Oh, I'm not imagining you making an attack on Perl. It happens commonly enough, though. I was commenting that your property had a lot of punctuation and bemoaned that Perl with the same amount often gets criticized for that very thing. Meanwhile many of the same people are fine with Python's invisible punctuation, Lisp's parentheses, or Haskell's syntax which likewise includes a lot of punctuation.

I also was pointing out that Haskell has Tree shipping with it, and Perl's CPAN, which is usually a stellar place to look, has what appear to be some false starts. I'd sort of expect one of the many List:: modules like List::Utils, List::MoreUtils, etc. to have the functionality, but as far as I saw when looking, no. It's easy enough to do in the base language, though. I assumed Haskell from your language and the syntax of your notation.

Your Bash and sed solution appears simple on the surface, but it is using a trick of the data format and bringing together two languages. It's even using a syntax that will confuse some people on first look in that you're putting square brackets within square brackets starting with the right bracket then the left. Many people are going to look at that and at first think it's two empty character classes then do a double take. It's clever, but any simplicity in it is rather baked into some, let's say interesting assumptions. I like it as a snarky response to the problem, but it's not something I'd hire a programmer for proposing as a serious solution.

> Oh, I'm not imagining you making an attack on Perl.

'k :-P

> It happens commonly enough, though. I was commenting that your property had a lot of punctuation and bemoaned that Perl with the same amount often gets criticized for that very thing. Meanwhile many of the same people are fine with Python's invisible punctuation, Lisp's parentheses, or Haskell's syntax which likewise includes a lot of punctuation.

It certainly happens commonly enough, often unfairly. That said, I don't think Haskellers usually complain about Perl's punctuation.

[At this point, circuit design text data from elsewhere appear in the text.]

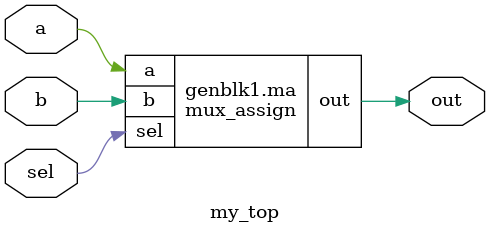
<source format=v>
module mux_assign ( input a, b, sel,
                    output out);
  assign out = sel ? a : b;
  
  initial
  	$display ("mux_assign is instantiated");
endmodule

module mux_case (input a, b, sel,
                 output reg out);
  always @ (a or b or sel) begin
  	case (sel)
    	0 : out = a;
   	 	1 : out = b;
  	endcase
  end
  initial
    $display ("mux_case is instantiated");
endmodule

module my_top (	input a, b, sel,
         		output out);
  parameter USE_CASE = 0;

  generate
  	case (USE_CASE)
	  0 : mux_assign ma(.a(a), .b(b), .sel(sel), .out(out));
      1 : mux_case mc(.a(a), .b(b), .sel(sel), .out(out));
    endcase
  endgenerate

endmodule
</source>
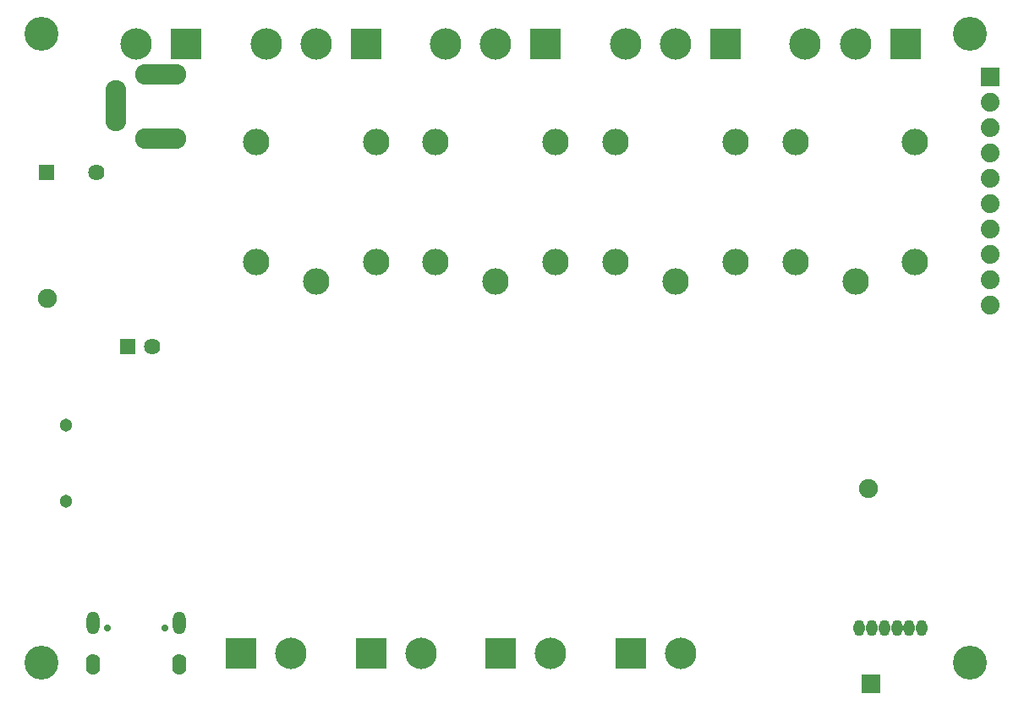
<source format=gbr>
G04 #@! TF.GenerationSoftware,KiCad,Pcbnew,5.1.0-rc2-unknown-036be7d~80~ubuntu16.04.1*
G04 #@! TF.CreationDate,2023-03-31T11:14:17+03:00*
G04 #@! TF.ProjectId,ESP32-C6-EVB_Rev_A,45535033-322d-4433-962d-4556425f5265,A*
G04 #@! TF.SameCoordinates,Original*
G04 #@! TF.FileFunction,Soldermask,Bot*
G04 #@! TF.FilePolarity,Negative*
%FSLAX46Y46*%
G04 Gerber Fmt 4.6, Leading zero omitted, Abs format (unit mm)*
G04 Created by KiCad (PCBNEW 5.1.0-rc2-unknown-036be7d~80~ubuntu16.04.1) date 2023-03-31 11:14:17*
%MOMM*%
%LPD*%
G04 APERTURE LIST*
%ADD10C,1.901600*%
%ADD11C,2.641600*%
%ADD12R,3.149600X3.149600*%
%ADD13C,3.149600*%
%ADD14O,2.101600X5.101600*%
%ADD15O,5.101600X2.101600*%
%ADD16O,1.101600X1.601600*%
%ADD17R,1.879600X1.879600*%
%ADD18C,1.625600*%
%ADD19R,1.625600X1.625600*%
%ADD20C,1.879600*%
%ADD21C,3.401601*%
%ADD22C,1.301600*%
%ADD23O,1.301600X2.301600*%
%ADD24C,0.701600*%
%ADD25O,1.401600X2.101600*%
G04 APERTURE END LIST*
D10*
X176290000Y-104000000D03*
D11*
X121000000Y-83300000D03*
X127000000Y-69300000D03*
X115000000Y-69300000D03*
X115000000Y-81300000D03*
X127000000Y-81300000D03*
X139000000Y-83300000D03*
X145000000Y-69300000D03*
X133000000Y-69300000D03*
X133000000Y-81300000D03*
X145000000Y-81300000D03*
X157000000Y-83300000D03*
X163000000Y-69300000D03*
X151000000Y-69300000D03*
X151000000Y-81300000D03*
X163000000Y-81300000D03*
X175000000Y-83300000D03*
X181000000Y-69300000D03*
X169000000Y-69300000D03*
X169000000Y-81300000D03*
X181000000Y-81300000D03*
D12*
X108000000Y-59500000D03*
D13*
X103000000Y-59500000D03*
D14*
X100975000Y-65700000D03*
D15*
X105425000Y-62500000D03*
X105425000Y-69000000D03*
D16*
X175407000Y-117983000D03*
X176657000Y-117983000D03*
X177907000Y-117983000D03*
X179157000Y-117983000D03*
X180407000Y-117983000D03*
X181657000Y-117983000D03*
D17*
X176530000Y-123571000D03*
D18*
X99020000Y-72390000D03*
D19*
X94020000Y-72390000D03*
D18*
X104628000Y-89789000D03*
D19*
X102128000Y-89789000D03*
D13*
X121000000Y-59500000D03*
D12*
X126000000Y-59500000D03*
D13*
X116000000Y-59500000D03*
X139000000Y-59500000D03*
D12*
X144000000Y-59500000D03*
D13*
X134000000Y-59500000D03*
X152000000Y-59500000D03*
D12*
X162000000Y-59500000D03*
D13*
X157000000Y-59500000D03*
X170000000Y-59500000D03*
D12*
X180000000Y-59500000D03*
D13*
X175000000Y-59500000D03*
D20*
X188500000Y-85680000D03*
X188500000Y-83140000D03*
X188500000Y-78060000D03*
X188500000Y-80600000D03*
X188500000Y-75520000D03*
X188500000Y-72980000D03*
D17*
X188500000Y-62820000D03*
D20*
X188500000Y-65360000D03*
X188500000Y-67900000D03*
X188500000Y-70440000D03*
D13*
X118500000Y-120500000D03*
D12*
X113500000Y-120500000D03*
X126500000Y-120500000D03*
D13*
X131500000Y-120500000D03*
D12*
X139500000Y-120500000D03*
D13*
X144500000Y-120500000D03*
X157500000Y-120500000D03*
D12*
X152500000Y-120500000D03*
D21*
X93500000Y-121500000D03*
X93500000Y-58500000D03*
X186500000Y-58500000D03*
X186500000Y-121500000D03*
D10*
X94107000Y-84963000D03*
D22*
X96000000Y-105310000D03*
X96000000Y-97690000D03*
D23*
X98680000Y-117470000D03*
D24*
X100110000Y-117970000D03*
D25*
X98680000Y-121650000D03*
X107320000Y-121650000D03*
D23*
X107320000Y-117470000D03*
D24*
X105890000Y-117970000D03*
M02*

</source>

> I also was pointing out [...] of your notation

Ah, I seem to have misread you entirely there.

> Your Bash and sed solution appears simple on the surface, but it is using a trick of the data format and bringing together two languages.

Well, it's true that we're lucky that a relatively simple transformation of the input format gives us the desired output. But I'm not sure I'd call it a "trick".

> It's even using a syntax that will confuse some people on first look in that you're putting square brackets within square brackets starting with the right bracket then the left. Many people are going to look at that and at first think it's two empty character classes then do a double take.

I mean, you've kinda gotta assume people speak the language...

> I like it as a snarky response to the problem, but it's not something I'd hire a programmer for proposing as a serious solution.

Well, it was a snarky response, but I think that actually depends on the context. If it was "You have these particular 20 files, that need to be transformed this way just this once", it's a great "serious" solution and I'd totally hire someone who would propose it (or something equivalent in another language) in for that purpose. It's incredibly brittle to some particular changes in the input format (especially if you might find square brackets internal to items) and probably not something that should be built atop.